-- Selected passage follows --

Introduction

Breast cancer is the most common malignancy and the leading cause of cancer-related death in women worldwide [1, 2]. Despite early detection and improved treatment, breast cancer still accounts for 15% of cancer-related deaths [3]. Treatment effects differ between patients and breast tumours are known to become therapy-resistant, necessitating new treatment modalities [4, 5].

Increasingly, it is becoming clear that tumour-associated macrophages (TAMs) in the tumour microenvironment are involved in breast cancer development, progression and therapy response [6,7,8]. Therefore, they may become a target for therapy [9,10,11]. Macrophages can be characterized as classically activated anti-tumour M1-like macrophages and alternatively activated pro-tumour M2-like macrophages [12, 13]. TAMs in the breast carcinoma microenvironment predominantly display the M2-like phenotype. Preclinically, they promote tumour growth, invasion, metastasis, angiogenesis and therapy resistance [14,15,16,17,18,19,20,21].

In an in silico analysis of publicly available gene expression profiles of 7270 primary tumours of patients with non-metastatic breast cancer (prior to any treatment), we previously found that a higher fraction of M0 macrophages was associated with shorter disease-free survival (DFS) and overall survival (OS) in oestrogen receptor (ER)-positive disease, while a higher fraction of M1 macrophages was associated with a higher pathological complete response rate and prolonged OS [22]. Assessing the ratio between TAM subset numbers in breast cancer subtypes is therefore likely of importance.

Unfortunately, TAM subsets’ most optimal immunohistochemical detection method is unknown, and the clinical implications of the immunohistochemically defined subsets are unclear. Moreover, most studies to date do not distinguish between M1-like and M2-like TAMs, and studies assessing their ratio or comparing the multiple M2-like macrophage markers in breast cancer subtypes are lacking [23, 24].

Manual counting of TAM subsets is labour intensive and prone to inter- and intra-observer variability. Digital image analysis (DIA) is an efficient method for quantifying macrophages and other immune cell types in breast cancer [25]. DIA may therefore aid standardized, objective quantitative TAM assessment.

-- Selected passage concluded --

Exercise aim
Write out the part of the breast cancer introduction above that begins at the words "Breast cancer is" and stops after "modalities [4, 5].".

-- Exercise data follows --

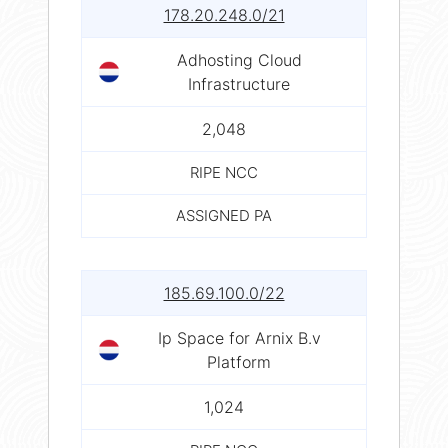
178.20.248.0/21
Adhosting Cloud
Infrastructure
2,048
RIPE NCC
ASSIGNED PA
185.69.100.0/22
Ip Space for Arnix B.v
Platform
1,024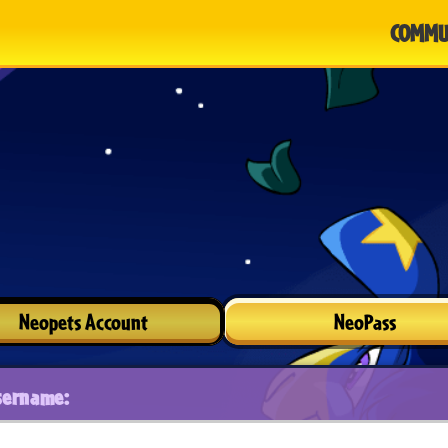
COMMU
Neopets Account
NeoPass
sername: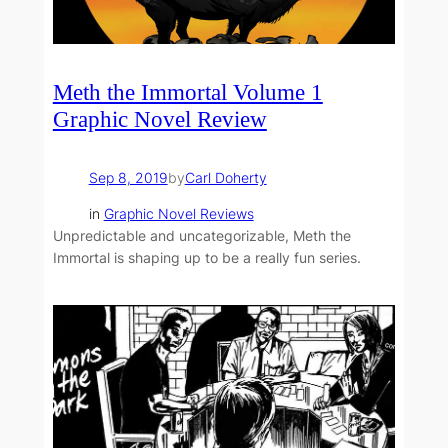
Meth the Immortal Volume 1
Graphic Novel Review
Sep 8, 2019
by
Carl Doherty
in
Graphic Novel Reviews
Unpredictable and uncategorizable, Meth the
Immortal is shaping up to be a really fun series.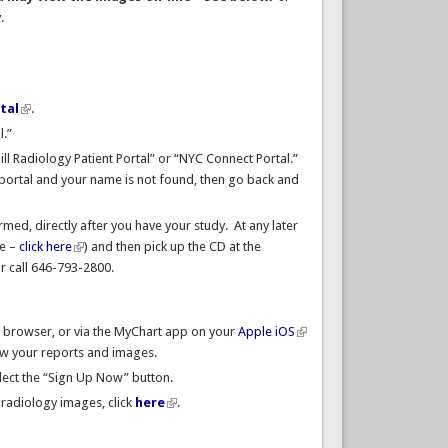
y.
tal
.
l.”
Hill Radiology Patient Portal” or “NYC Connect Portal.”
e portal and your name is not found, then go back and
med, directly after you have your study. At any later
ne –
click here
) and then pick up the CD at the
r call 646-793-2800.
a browser, or via the MyChart app on your
Apple iOS
iew your reports and images.
lect the “Sign Up Now” button.
radiology images, click
here
.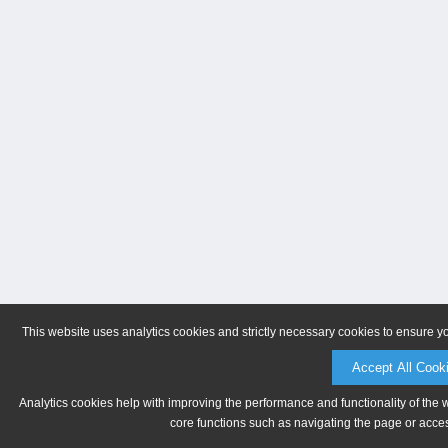
This website uses analytics cookies and strictly necessary cookies to ensure y
Accept All Cook
Analytics cookies help with improving the performance and functionality of the 
core functions such as navigating the page or acces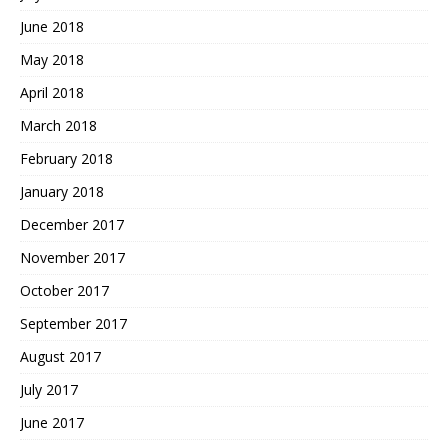
June 2018
May 2018
April 2018
March 2018
February 2018
January 2018
December 2017
November 2017
October 2017
September 2017
August 2017
July 2017
June 2017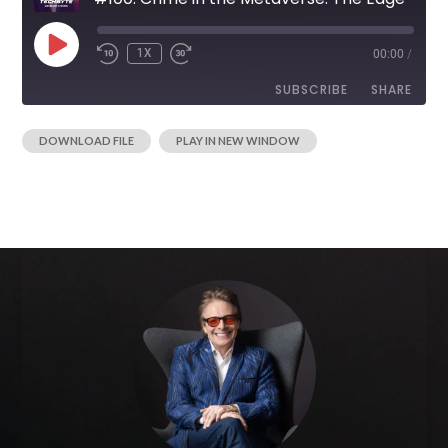
1X
00:00
/
SUBSCRIBE
SHARE
|
DOWNLOAD FILE
PLAY IN NEW WINDOW
SHARE
RSS FEED
LINK
EMBED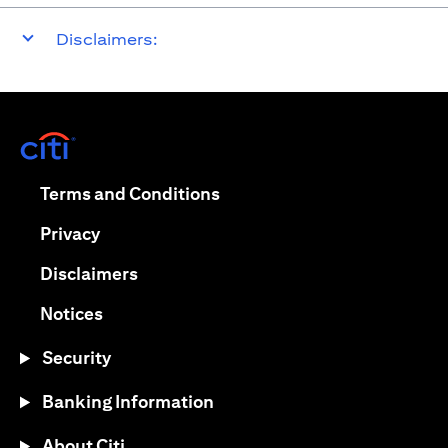
Disclaimers:
opens in a new tab
opens in a new tab
Terms and Conditions
opens in a new tab
Privacy
opens in a new tab
Disclaimers
opens in a new tab
Notices
Security
Banking Information
About Citi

-- Exercise data concluded --

Answer to this problem
Breast cancer is the most common malignancy and the leading cause of cancer-related death in women worldwide [1, 2]. Despite early detection and improved treatment, breast cancer still accounts for 15% of cancer-related deaths [3]. Treatment effects differ between patients and breast tumours are known to become therapy-resistant, necessitating new treatment modalities [4, 5].